Но осуществили эту задачу все же люди нового поколения, люди 40-х годов, среди которых главную роль играли Белинский и Герцен. Белинский еще в 1840 году писал, что «наша молодая литература по справедливости может гордиться значительным числом великих художественных созданий и до нищеты бедна хорошими беллетрическими[41] произведениями, которые, естественно, должны бы далеко превосходить первые в количестве». С этой точки зрения Белинский здесь же сопоставлял русскую литературу с европейскими. «Французская литература, — писал он, — бедная и ничтожная художественными созданиями[42], едва ли еще не богаче других беллетрическими произведениями, благодаря которым она и удерживает свое исключительное владычество над европейскою читающей публикою».
Позднее, в 1845 году, Белинский высказался еще решительнее. Недостаточная развитость литературы в России, заявил он, выражается в том, что в ней «больше гениев, нежели талантов… с первого взгляда, — продолжал Белинский, — эта мысль может показаться странным парадоксом; но тем не менее она справедлива в основании». Ведь таланты, говорил далее Белинский, «имеют большое влияние на толпу».
И совершенно ясно, между прочим, что без постоянного расширения сферы реального воздействия литературы сами «гении» неизбежно остались бы достоянием чрезвычайно узкого круга ценителей. В 40-е годы движение литературы вширь было, по сути дела, важнее ее движения вглубь. И ведь именно благодаря этому движению вширь позднее, в 50-е годы, поэзия Тютчева обрела наконец сравнительно широкое общественное признание!
В своих уже цитированных воспоминаниях Тургенев с совершенной верностью сказал, что в 30-е годы в России еще не имелось «литературы в смысле живого проявления одной из общественных сил, находящегося в связи с другими проявлениями их». И главной, неизбежно оттесняющей все остальное на второй план задачей тургеневского поколения было создание именно такой литературы, — без которой немыслимо было дальнейшее развитие России, — и ее общественности, и ее культуры. Поколение взялось за осуществление этой задачи и исполнило ее.
И вполне понятно, что, создавая в России литературу в этом смысле слова, Тургенев и его сподвижники могли или, вернее будет сказать, не могли не ослабить свое внимание к тому, что было сотворено до них, — и прежде всего к поэзии в тютчевском, да и в пушкинском (если иметь в виду его наиболее зрелые творения) духе.

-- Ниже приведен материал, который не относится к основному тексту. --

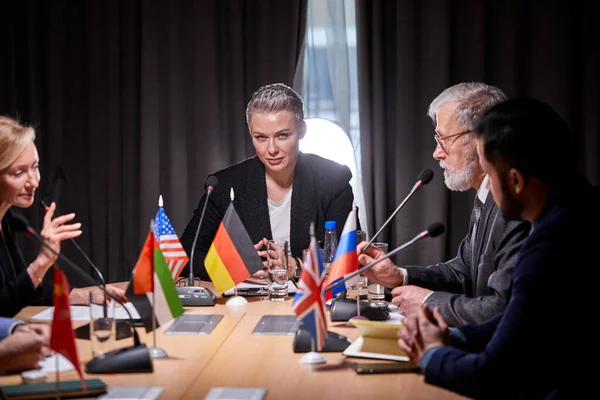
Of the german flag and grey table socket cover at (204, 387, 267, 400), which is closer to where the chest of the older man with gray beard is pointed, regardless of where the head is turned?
the german flag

Было бы заведомо неправильно сказать, что люди 40-х годов вообще были неспособны ценить эту поэзию. Но они полагали — и вполне основательно, — что теперь России нужны, более того, необходимы иные свершения.
Белинский вполне недвусмысленно писал в своих знаменитых пушкинских статьях (в 1844 году), что «Пушкин принадлежит к той школе искусства, которой пора уже миновала совершенно в Европе и которая даже у нас не может произвести ни одного великого поэта… время опередило поэзию Пушкина и большую часть его произведений лишило… животрепещущего интереса… публика… не была в состоянии оценить художественного совершенства его последних созданий». В еще большей степени эти слова можно отнести к поэзии Тютчева.
Предельно кратко обо всем этом можно сказать так: для дальнейшего развития России необходима была не столько поэзия, сколько литература (в том смысле, в каком употребил это слово Тургенев).
Но отсюда не следовало (о чем никак нельзя умолчать), что Пушкин и другие деятели 30-х годов вообще, так сказать, не участвовали в дальнейшем движении литературы. Как верно говорил Тургенев (эти его слова уже цитировались), и через тридцать лет (то есть в 1860-е годы) «мы еще живем под веянием и в тени того, что началось тогда»; «мы еще не произвели ничего равносильного» (это, конечно же, относится не только к 60-м, но и к 40-м годам). Но надо поставить вопрос даже еще более определенно и решительно. Тургенев и его сподвижники создавали литературу как мощную и раздающуюся вширь общественную силу. Однако самая возможность создания в России такой литературы возникла именно и только потому, что уже свершили свой творческий подвиг и Пушкин, и Тютчев, и другие их современники.